Remarkable Clinical Progress
Since receiving the treatment, Gunreet has demonstrated substantial improvements that her mother, Sandeep Kaur, described as progress she "thought would never be possible." The child now cries less, smiles more, and has developed new motor capabilities including reaching for objects, holding her head up, and rolling from her stomach to her back.

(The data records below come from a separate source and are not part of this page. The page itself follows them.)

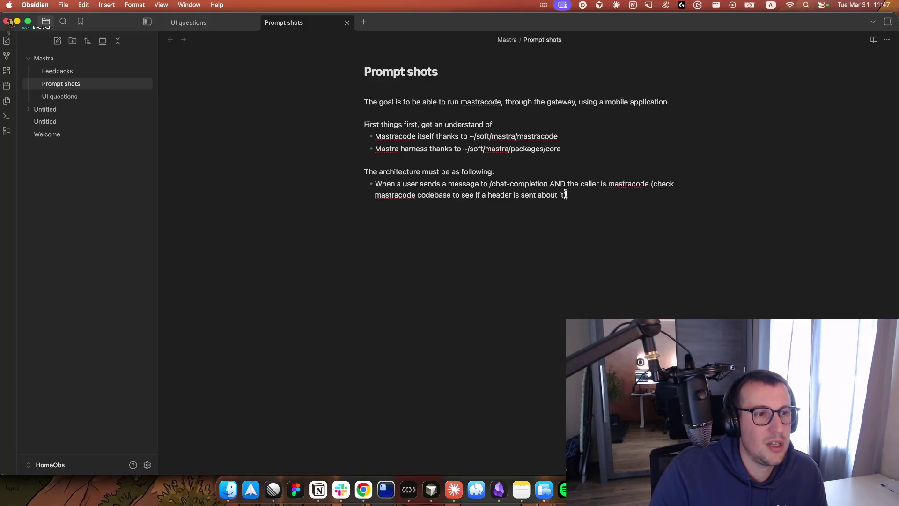
text(, w)
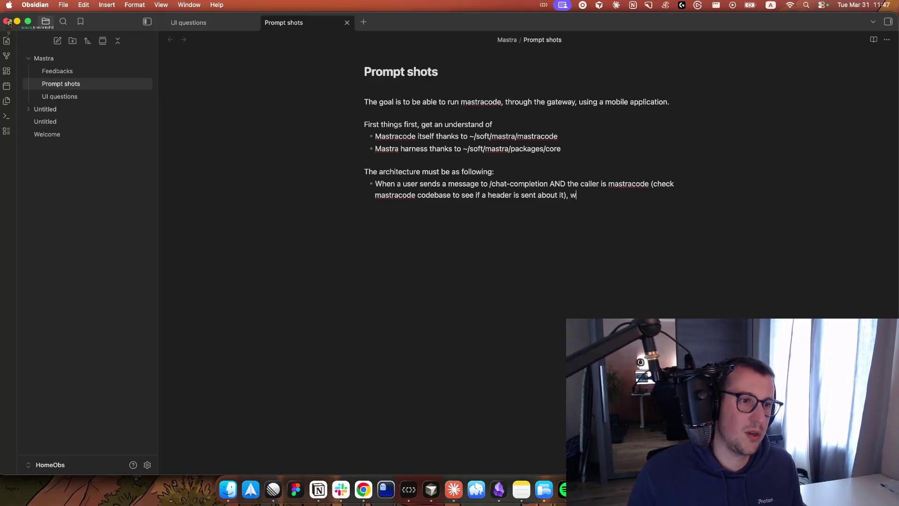
text(e MUST sen)
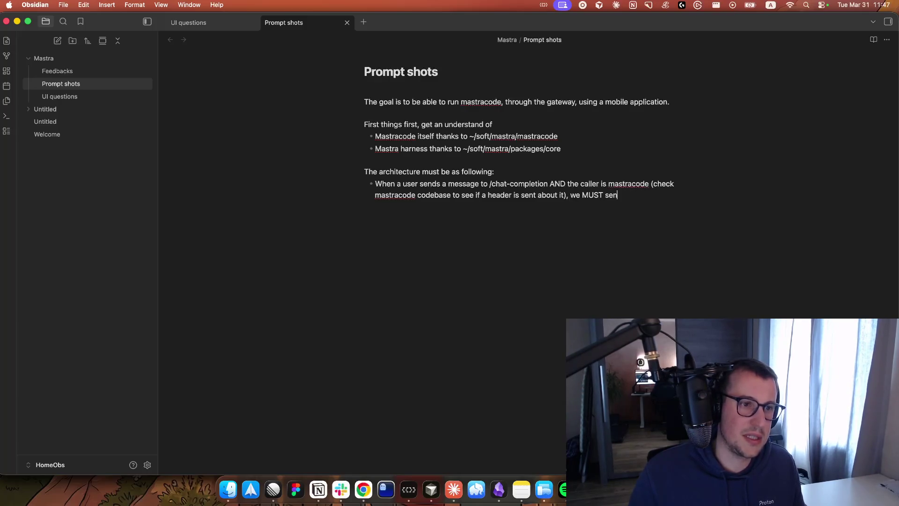
text(a message)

"She can hold her head up and is trying to sit up, she's recently learned how to roll from her stomach to her back which is fantastic to see," Sandeep Kaur explained. "Her general health has improved, she has more co-ordination, she can bring her palms together and is able to move her hand to her mouth."
Professor Manju Kurian, consultant paediatric neurologist at GOSH, emphasized the significance of these developments: "The natural history of the condition is that most patients cannot fully hold their head or make any developmental progress after that milestone. Gunreet's progress over the last year has been really impressive in that context, as well as the virtual disappearance of the eye crises."
Understanding AADC Deficiency
AADC deficiency is caused by mutations in the gene that produces the AADC enzyme, which is essential for producing dopamine, a neurotransmitter crucial for controlling movement. Children with this condition have little or no dopamine in their brains, resulting in severe developmental delays, weak muscle tone, and inability to control limb movement.
The condition affects children's ability to control their head, blood pressure, and heart rate. Patients often experience painful episodes that can last for hours, and the condition is frequently fatal, with many children not reaching adulthood.
Gunreet was diagnosed at nine months old after her mother noticed she wasn't reaching developmental milestones. "She couldn't hold her own head up or reach out for items. She cried a lot and always wanted to be held," Sandeep Kaur recalled.
Precision Gene Delivery Technology
The Upstaza treatment consists of a virus containing a working version of the AADC gene. The therapy is delivered with millimetre precision to exact locations in the patient's brain by a medical team assisted by robotic surgery tools.
Once administered, the virus carries the AADC gene into nerve cells, enabling them to produce the missing enzyme. This process is expected to allow cells to generate the dopamine needed for proper function, thereby improving symptoms of the condition.
Clinical Optimism and Future Prospects
Professor Kurian expressed optimism about the treatment's potential: "We're hopeful that one day she will be able to talk or walk, as seen in some of the young patients treated in the clinical trial."
The neurologist also highlighted the transformative nature of having such advanced therapies available through the NHS: "It's incredible to me that I can now prescribe novel gene therapies just as I would prescribe paracetamol and antibiotics."
NHS Innovation Commitment
Professor James Palmer, NHS medical director for specialised commissioning, emphasized the broader implications of this development: "This is wonderful news for Gunreet and her family, and a powerful example of how these commitments are translating into real improvements in people's lives. By bringing cutting-edge medicines like eladocagene exuparvovec into the health service and setting up our expert clinical teams to successfully deliver them, the NHS is making clear its commitment to improving care through innovation."
The successful implementation of this therapy required collaborative efforts across multiple medical disciplines, including physiotherapists, surgeons, dietitians, and speech therapists, alongside partnerships with pharmaceutical companies supplying these advanced treatments.